Hafta Tatili Anayasal Haktır! Ötelenemez, Budanamaz, Geri Alınamaz
Uluslararası ölçekte daha kısa çalışma süreleri ve günlerinin tartışıldığı, dahası kimi ülkelerde uygulamaya geçirildiği bir dönemde, Türkiye’de turizm sektöründeki işçilerin hafta tatili hakkını sınırlandıran bir düzenlemeye gidildi.
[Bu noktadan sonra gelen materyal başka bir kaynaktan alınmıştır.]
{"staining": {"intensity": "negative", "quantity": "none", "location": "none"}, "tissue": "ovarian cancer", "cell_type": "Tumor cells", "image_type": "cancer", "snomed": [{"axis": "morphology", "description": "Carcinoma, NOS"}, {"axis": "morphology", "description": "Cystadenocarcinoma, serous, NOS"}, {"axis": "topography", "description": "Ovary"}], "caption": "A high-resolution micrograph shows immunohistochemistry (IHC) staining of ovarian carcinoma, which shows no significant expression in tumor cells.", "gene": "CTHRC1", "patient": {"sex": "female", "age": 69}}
İş Kanunu’nun 46. maddesinin 1. fıkrası; işçilere yedi günlük bir zaman dilimi içinde kesintisiz en az 24 saat dinlenme (hafta tatili) hakkı tanıyor. Bu çerçevede altı iş günü boyunca yedi buçuk saat çalışan işçi yirmi dört saat kesintisiz hafta tatilini hak ederken, haftanın beş günü çalışma yapılan iş yerlerinde beş gün boyunca çalışan işçi hafta tatilini hak ediyor. İşçinin gerekli çalışma sürelerini doldurup ücretli hafta tatilini hak etmesinden sonra, işveren işçiye yirmi dört saatten az olmamak kaydıyla ve kesintisiz şekilde hafta tatili kullandırmakla yükümlü oluyor. Bu yükümlülük, “Dinlenmek çalışanların hakkıdır.” ibaresi bulunan Anayasa’nın 50. maddesinden kaynaklanıyor.
Ne var ki 14 Temmuz 2025 tarihli Resmi Gazete’de yayımlanarak yürürlüğe giren düzenleme ile Kültür ve Turizm Bakanlığı tarafından turizm işletmesi belgesi verilen konaklama tesislerinde çalışan işçilerin, “yedi günlük bir zaman dilimi içinde kesintisiz en az yirmi dört saat dinlenme”, başka bir deyişle hafta tatili hakkına istisna getirildi.
Düzenlemeye göre,
- İlgili iş yerlerinde çalışan işçilere hafta tatilleri hak kazandıkları günden itibaren dört içinde kullandırılabilecek. Dolayısıyla işçiler kesintisiz on gün çalıştırılabilecek.
- Kesintisiz on gün çalıştırılabilecek olan işçilerin hak kazandıkları hafta tatilinde yaptıkları çalışmaların günlük normal çalışma süresi kadarlık kısmı da fazla çalışmanın hesabında dikkate alınmayacak.
- Hafta tatilinde çalıştırılan işçinin hafta tatilini takip eden dört gün içinde hangi gün hafta tatili hakkını kullanacağına ilişkin bir düzenleme olmaması, tatil gününün işverence tek taraflı olarak belirlenebileceği anlamını taşıyor.
Yapılan bu düzenleme, hafta tatili hakkının mutlak, emredici ve vazgeçilemez olma özelliğini ortadan kaldırıyor. Düzenleme, Anayasada yer alan dinlenme hakkına, eşitlik ve ölçülülük ilkesine, işçi sağlığı ve güvenliği hakkına; Türkiye’nin 1946 yılında onayladığı Uluslararası Çalışma Örgütü (ILO) 14 No.lu Haftalık Dinlenme (Sanayi) Sözleşmesine aykırılık teşkil ediyor.
Turizm sektörü işçilerinin hafta tatili hakkının fiilen budanması anlamını taşıyan bu düzenleme sendikalar tarafından kabul edilebilir değildir!
İşçinin en temel hakları arasında sayılan dinlenme hakkı ertelenebilir bir hak değildir!
Hakkın özüne müdahale eden bu düzenleme derhal geri çekilmelidir!